## PASSAGE
Chapter 5: Creating Labels and Formats

5.1  Adding Labels to Your Variables

5.2  Using Formats to Enhance Your Output

5.3  Regrouping Values Using Formats

5.4  More on Format Ranges

5.5  Storing Your Formats in a Format Library

5.6  Permanent Data Set Attributes

5.7  Accessing a Permanent SAS Data Set with User-Defined Formats

5.8  Displaying Your Format Definitions

5.9  Problems

 

5.1  Adding Labels to Your Variables

If you are using SAS to produce listings and reports for others, you will want to make the output more readable and attractive. SAS formats and labels help you do this. They also help you to remember what each variable represents.

## EXCERPTED RECORDS
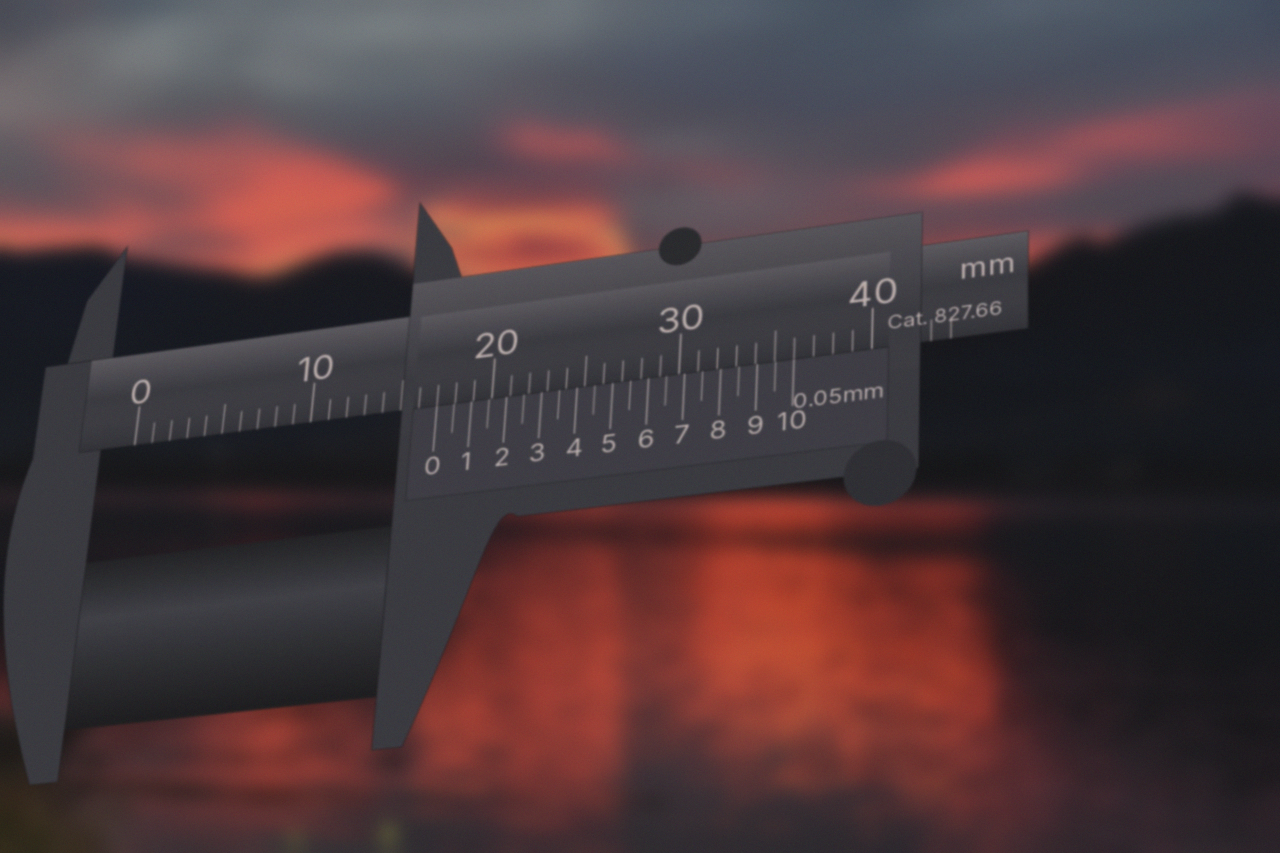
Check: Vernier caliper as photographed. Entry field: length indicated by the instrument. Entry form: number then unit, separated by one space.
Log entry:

---

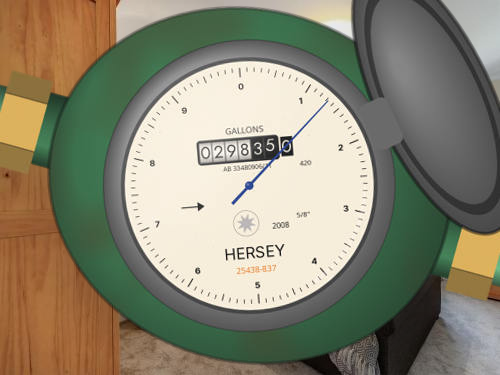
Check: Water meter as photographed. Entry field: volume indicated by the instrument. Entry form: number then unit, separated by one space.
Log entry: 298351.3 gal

## THE PROBLEM
In the chapter on labels and formats, take the part that opens with the words "5.6  Permanent Data Set" and closes with "each variable represents.", and write it out again, substituting "tables" for "listings".

## SOLUTION FOR THIS EXERCISE
5.6  Permanent Data Set Attributes

5.7  Accessing a Permanent SAS Data Set with User-Defined Formats

5.8  Displaying Your Format Definitions

5.9  Problems

 

5.1  Adding Labels to Your Variables

If you are using SAS to produce tables and reports for others, you will want to make the output more readable and attractive. SAS formats and labels help you do this. They also help you to remember what each variable represents.